The hotel closure does not apply to homeless and displaced people living in temporary housing through HERE in Jackson County.

Restrictions on crowd size were put in place based on advice from the federal government and measures other states have taken.

“We’ve done that to make people isolate as much as possible and stay away from each other to limit the spread,” McMahan said.

Local law enforcement has been given the authority to reasonably enforce the new mandates, McMahan said.

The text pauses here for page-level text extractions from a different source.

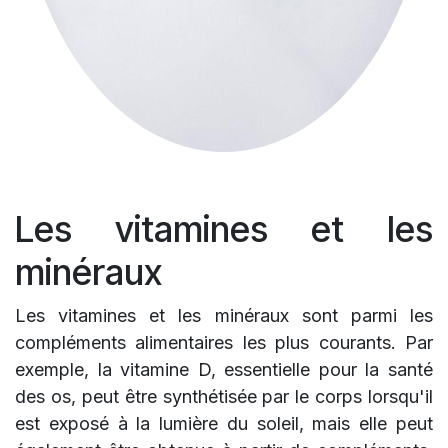
Les vitamines et les
minéraux
Les vitamines et les minéraux sont parmi les
compléments alimentaires les plus courants. Par
exemple, la vitamine D, essentielle pour la santé
des os, peut être synthétisée par le corps lorsqu'il
est exposé à la lumière du soleil, mais elle peut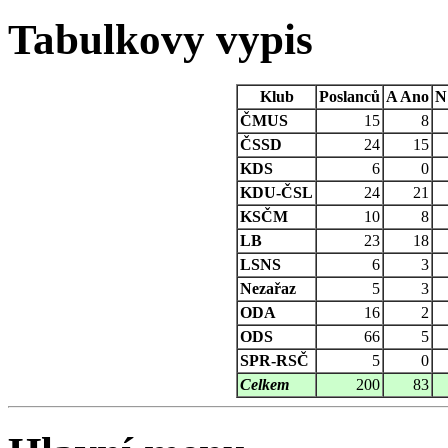
Tabulkovy vypis
Klub
Poslanců
A
Ano
N
ČMUS
15
8
ČSSD
24
15
KDS
6
0
KDU-ČSL
24
21
KSČM
10
8
LB
23
18
LSNS
6
3
Nezařaz
5
3
ODA
16
2
ODS
66
5
SPR-RSČ
5
0
Celkem
200
83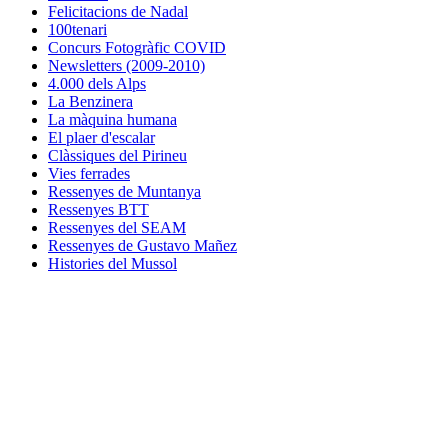
Felicitacions de Nadal
100tenari
Concurs Fotogràfic COVID
Newsletters (2009-2010)
4.000 dels Alps
La Benzinera
La màquina humana
El plaer d'escalar
Clàssiques del Pirineu
Vies ferrades
Ressenyes de Muntanya
Ressenyes BTT
Ressenyes del SEAM
Ressenyes de Gustavo Mañez
Histories del Mussol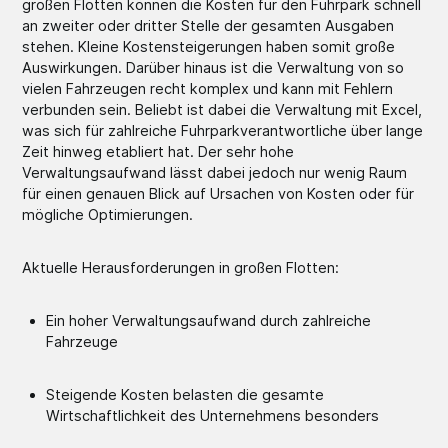
großen Flotten können die Kosten für den Fuhrpark schnell
an zweiter oder dritter Stelle der gesamten Ausgaben
stehen. Kleine Kostensteigerungen haben somit große
Auswirkungen. Darüber hinaus ist die Verwaltung von so
vielen Fahrzeugen recht komplex und kann mit Fehlern
verbunden sein. Beliebt ist dabei die Verwaltung mit Excel,
was sich für zahlreiche Fuhrparkverantwortliche über lange
Zeit hinweg etabliert hat. Der sehr hohe
Verwaltungsaufwand lässt dabei jedoch nur wenig Raum
für einen genauen Blick auf Ursachen von Kosten oder für
mögliche Optimierungen.
Aktuelle Herausforderungen in großen Flotten:
Ein hoher Verwaltungsaufwand durch zahlreiche
Fahrzeuge
Steigende Kosten belasten die gesamte
Wirtschaftlichkeit des Unternehmens besonders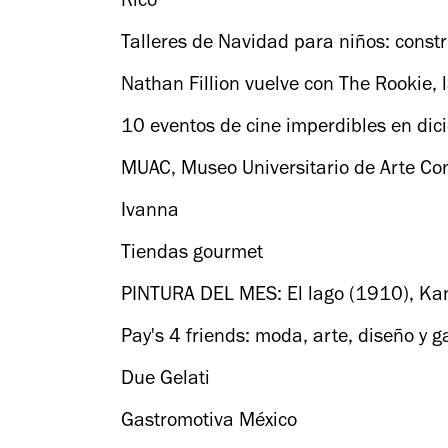
Rico
Talleres de Navidad para niños: constr
Nathan Fillion vuelve con The Rookie, 
10 eventos de cine imperdibles en di
MUAC, Museo Universitario de Arte C
Ivanna
Tiendas gourmet
PINTURA DEL MES: El lago (1910), Ka
Pay's 4 friends: moda, arte, diseño y 
Due Gelati
Gastromotiva México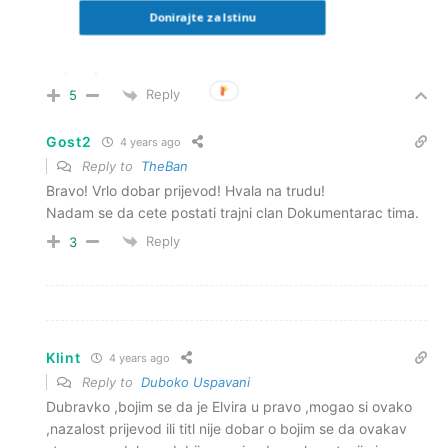
Donirajte za Istinu
Reply to
Duboko Uspavani
Cijeli video sa dotjeranim prevodima je na
https://youtu.be/OCJLoN3WP64
Reply
5
Gost2
4 years ago
Reply to
TheBan
Bravo! Vrlo dobar prijevod! Hvala na trudu!
Nadam se da cete postati trajni clan Dokumentarac tima.
Reply
3
Klint
4 years ago
Reply to
Duboko Uspavani
Dubravko ,bojim se da je Elvira u pravo ,mogao si ovako
,nazalost prijevod ili titl nije dobar o bojim se da ovakav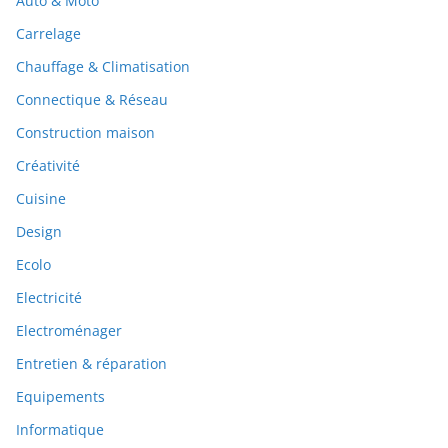
Auto & Moto
Carrelage
Chauffage & Climatisation
Connectique & Réseau
Construction maison
Créativité
Cuisine
Design
Ecolo
Electricité
Electroménager
Entretien & réparation
Equipements
Informatique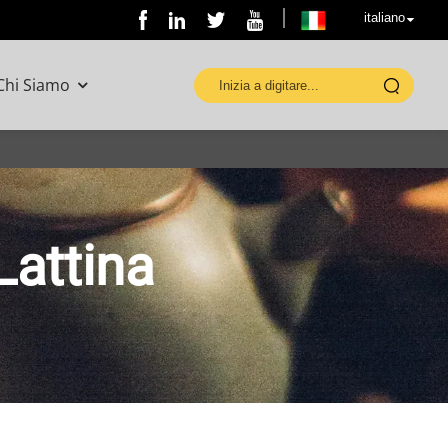
italiano
Chi Siamo
Lattina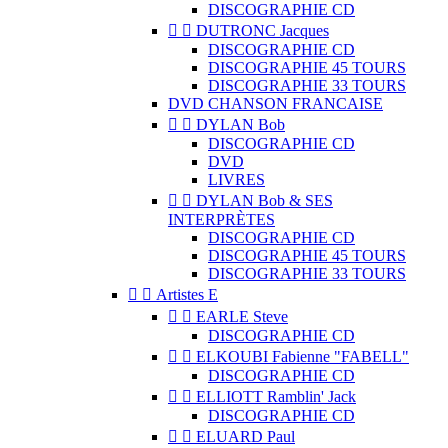
DISCOGRAPHIE CD


DUTRONC Jacques
DISCOGRAPHIE CD
DISCOGRAPHIE 45 TOURS
DISCOGRAPHIE 33 TOURS
DVD CHANSON FRANCAISE


DYLAN Bob
DISCOGRAPHIE CD
DVD
LIVRES


DYLAN Bob & SES
INTERPRÈTES
DISCOGRAPHIE CD
DISCOGRAPHIE 45 TOURS
DISCOGRAPHIE 33 TOURS


Artistes E


EARLE Steve
DISCOGRAPHIE CD


ELKOUBI Fabienne "FABELL"
DISCOGRAPHIE CD


ELLIOTT Ramblin' Jack
DISCOGRAPHIE CD


ELUARD Paul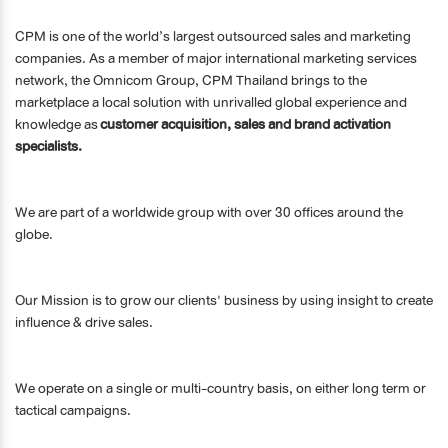
CPM is one of the world’s largest outsourced sales and marketing
companies. As a member of major international marketing services
network, the Omnicom Group, CPM Thailand brings to the
marketplace a local solution with unrivalled global experience and
knowledge as
customer acquisition, sales and brand activation
specialists.
We are part of a worldwide group with over 30 offices around the
globe.
Our Mission is to grow our clients' business by using insight to create
influence & drive sales.
​We operate on a single or multi-country basis, on either long term or
tactical campaigns.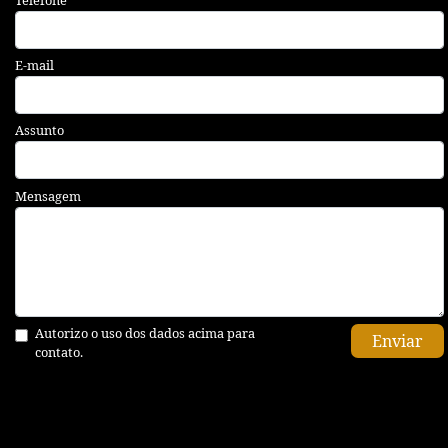
E-mail
Assunto
Mensagem
Autorizo o uso dos dados acima para
Enviar
contato.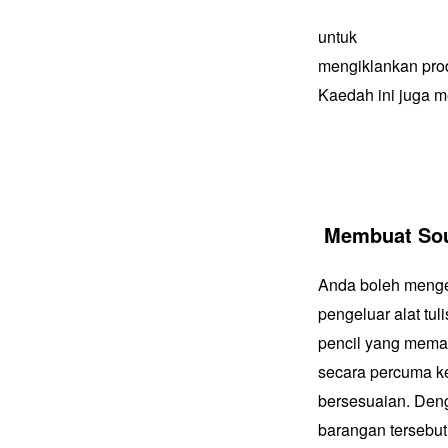
untuk
mengiklankan prod
Kaedah ini juga me
Membuat Sou
Anda boleh mengel
pengeluar alat tu
pencil yang mema
secara percuma ke
bersesuaian. Den
barangan tersebut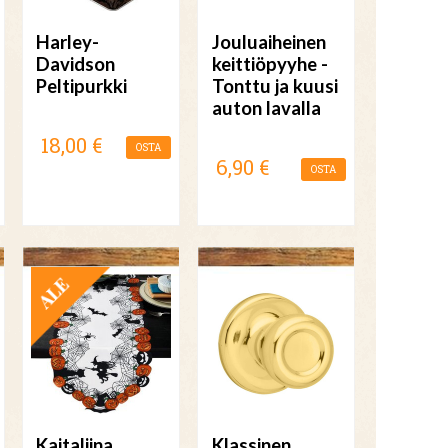
Harley-
Jouluaiheinen
Davidson
keittiöpyyhe -
Peltipurkki
Tonttu ja kuusi
auton lavalla
18,00 €
OSTA
6,90 €
OSTA
TARJOUS
Kaitaliina
Klassinen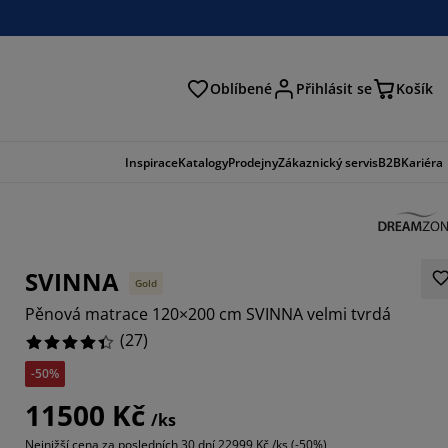
Oblíbené
Přihlásit se
Košík
at
Inspirace
Katalogy
Prodejny
Zákaznický servis
B2B
Kariéra
SVINNA
Gold
Pěnová matrace 120×200 cm SVINNA velmi tvrdá
(
27
)
-50%
7779%
11500 Kč
/ks
4066%
Nejnižší cena za posledních 30 dní
22999 Kč /ks (-50%)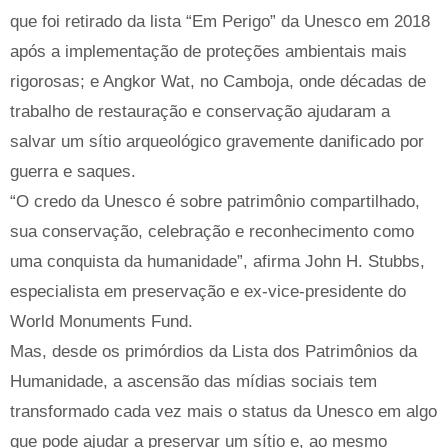
que foi retirado da lista “Em Perigo” da Unesco em 2018
após a implementação de proteções ambientais mais
rigorosas; e Angkor Wat, no Camboja, onde décadas de
trabalho de restauração e conservação ajudaram a
salvar um sítio arqueológico gravemente danificado por
guerra e saques.
“O credo da Unesco é sobre patrimônio compartilhado,
sua conservação, celebração e reconhecimento como
uma conquista da humanidade”, afirma John H. Stubbs,
especialista em preservação e ex-vice-presidente do
World Monuments Fund.
Mas, desde os primórdios da Lista dos Patrimônios da
Humanidade, a ascensão das mídias sociais tem
transformado cada vez mais o status da Unesco em algo
que pode ajudar a preservar um sítio e, ao mesmo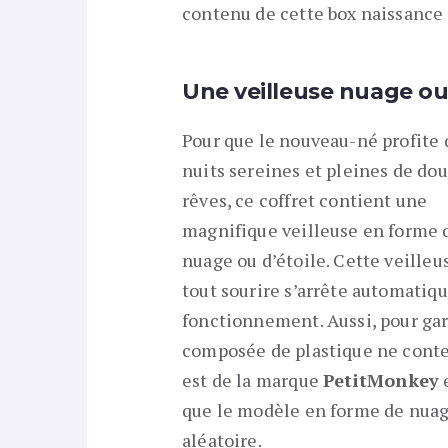
contenu de cette box naissance 
Une veilleuse nuage ou
Pour que le nouveau-né profite 
nuits sereines et pleines de do
rêves, ce coffret contient une
magnifique veilleuse en forme 
nuage ou d’étoile. Cette veilleu
tout sourire s’arrête automatiq
fonctionnement. Aussi, pour gara
composée de plastique ne conten
est de la marque
PetitMonkey
e
que le modèle en forme de nuage
aléatoire.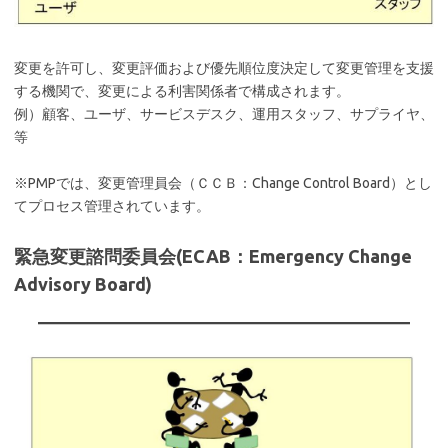
変更を許可し、変更評価および優先順位度決定して変更管理を支援
する機関で、変更による利害関係者で構成されます。
例）顧客、ユーザ、サービスデスク、運用スタッフ、サプライヤ、
等
※PMPでは、変更管理員会（ＣＣＢ：Change Control Board）とし
てプロセス管理されています。
緊急変更諮問委員会(ECAB：Emergency Change
Advisory Board)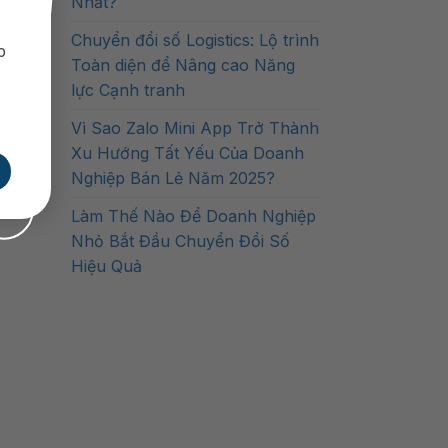
Nhất?
Chuyển đổi số Logistics: Lộ trình
p
Toàn diện để Nâng cao Năng
lực Cạnh tranh
Vì Sao Zalo Mini App Trở Thành
Xu Hướng Tất Yếu Của Doanh
Nghiệp Bán Lẻ Năm 2025?
Làm Thế Nào Để Doanh Nghiệp
Nhỏ Bắt Đầu Chuyển Đổi Số
Hiệu Quả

They can disperse crowds or ask people to leave the county or facility where they are found in violation.

Anyone violating the declaration could be charged with a Class 2 misdemeanor and could face up to 60 days in jail and as much as a $1,000 fine.

McMahan urged residents to use caution and common sense to prepare for the chance they may need to be home for up to two weeks but not to panic buy and not to spread unfounded rumors.

“People take a rumor and run with it, and most of what they share is not true,” McMahan said. “Use credible sources like the Centers for Disease Control, government websites, Department of Health and Human Services and local news outlets. Don’t rely on somebody’s best friend’s girlfriend. Don’t rely on that kind of rumor.”

The order will remain in place until the situation resolves.

The .pdf of the entire declaration will be posted to www.TheSylvaHerald.com.